INPUT DATA:
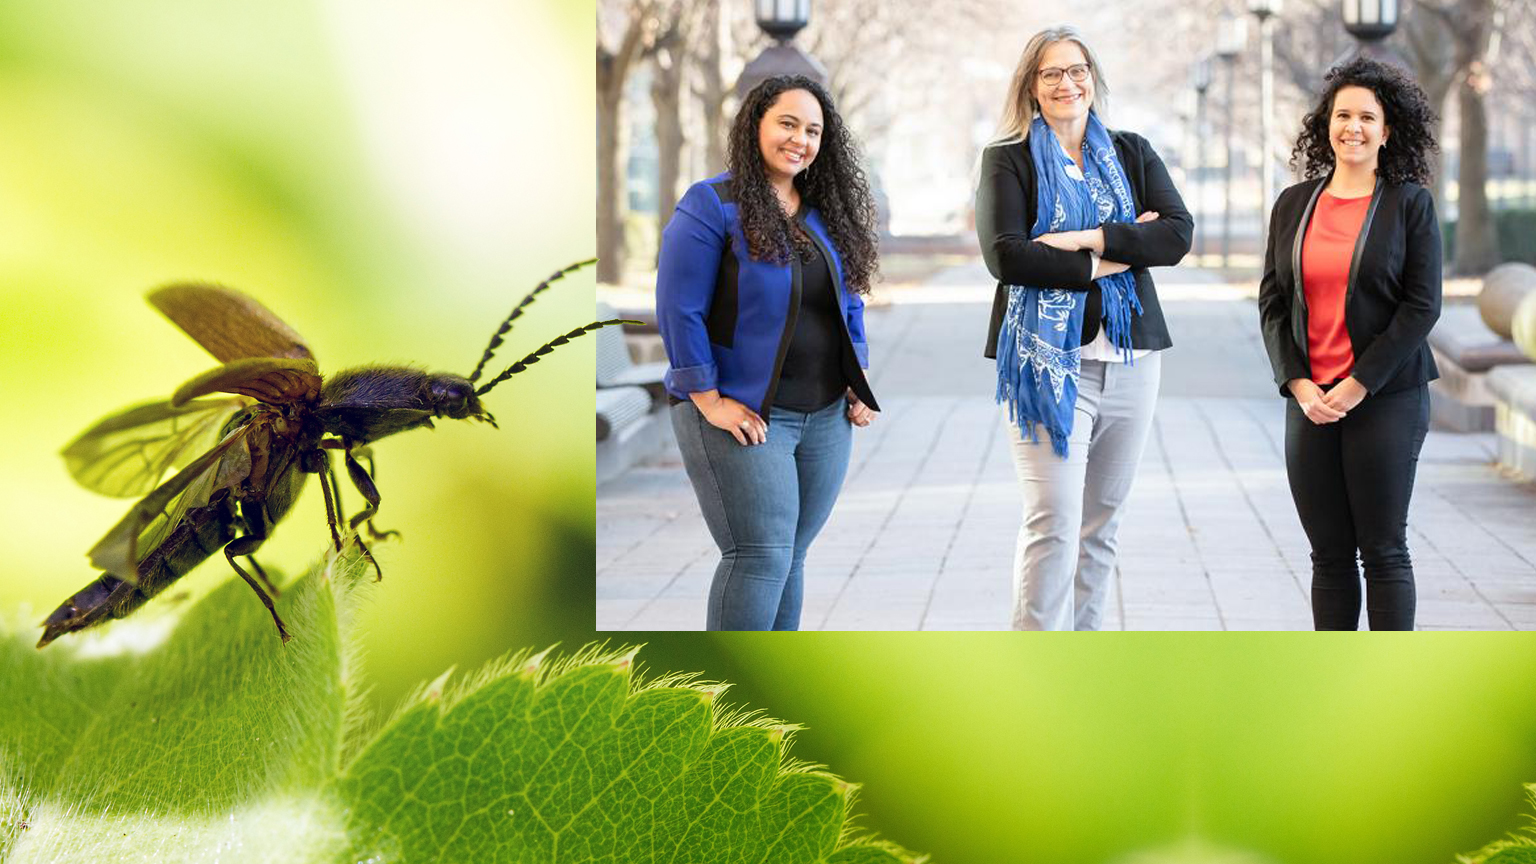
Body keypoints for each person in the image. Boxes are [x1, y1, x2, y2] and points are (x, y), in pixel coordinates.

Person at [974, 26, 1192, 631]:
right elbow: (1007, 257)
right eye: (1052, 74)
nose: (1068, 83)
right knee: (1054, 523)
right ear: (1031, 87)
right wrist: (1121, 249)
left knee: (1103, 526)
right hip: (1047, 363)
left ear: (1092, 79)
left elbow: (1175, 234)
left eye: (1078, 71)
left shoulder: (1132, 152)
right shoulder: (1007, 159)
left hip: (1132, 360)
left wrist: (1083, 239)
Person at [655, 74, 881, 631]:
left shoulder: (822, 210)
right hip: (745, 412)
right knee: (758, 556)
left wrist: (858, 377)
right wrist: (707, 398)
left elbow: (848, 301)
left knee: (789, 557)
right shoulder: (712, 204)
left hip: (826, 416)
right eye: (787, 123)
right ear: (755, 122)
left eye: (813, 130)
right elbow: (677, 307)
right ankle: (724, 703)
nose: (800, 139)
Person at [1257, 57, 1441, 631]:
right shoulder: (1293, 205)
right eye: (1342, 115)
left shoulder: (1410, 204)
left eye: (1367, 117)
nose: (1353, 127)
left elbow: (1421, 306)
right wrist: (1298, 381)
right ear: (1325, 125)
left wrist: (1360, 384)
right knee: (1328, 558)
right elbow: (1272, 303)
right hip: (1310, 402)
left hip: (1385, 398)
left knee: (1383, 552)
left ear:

ASSIGNMENT:
Take the line that contains "left shoulder: (1132, 152)" and every line after it in the material above. Set those lines down exactly and nothing more.

ANSWER AREA:
left shoulder: (1132, 152)
right shoulder: (1007, 159)
left hip: (1132, 360)
left wrist: (1083, 239)
Person at [655, 74, 881, 631]:
left shoulder: (822, 210)
right hip: (745, 412)
right knee: (758, 556)
left wrist: (858, 377)
right wrist: (707, 398)
left elbow: (848, 301)
left knee: (789, 557)
right shoulder: (712, 204)
left hip: (826, 416)
right eye: (787, 123)
right ear: (755, 122)
left eye: (813, 130)
right elbow: (677, 307)
right ankle: (724, 703)
nose: (800, 139)
Person at [1257, 57, 1441, 631]:
right shoulder: (1293, 205)
right eye: (1342, 115)
left shoulder: (1410, 204)
left eye: (1367, 117)
nose: (1353, 127)
left elbow: (1421, 306)
right wrist: (1298, 381)
right ear: (1325, 125)
left wrist: (1360, 384)
right knee: (1328, 558)
right elbow: (1272, 303)
right hip: (1310, 402)
left hip: (1385, 398)
left knee: (1383, 552)
left ear:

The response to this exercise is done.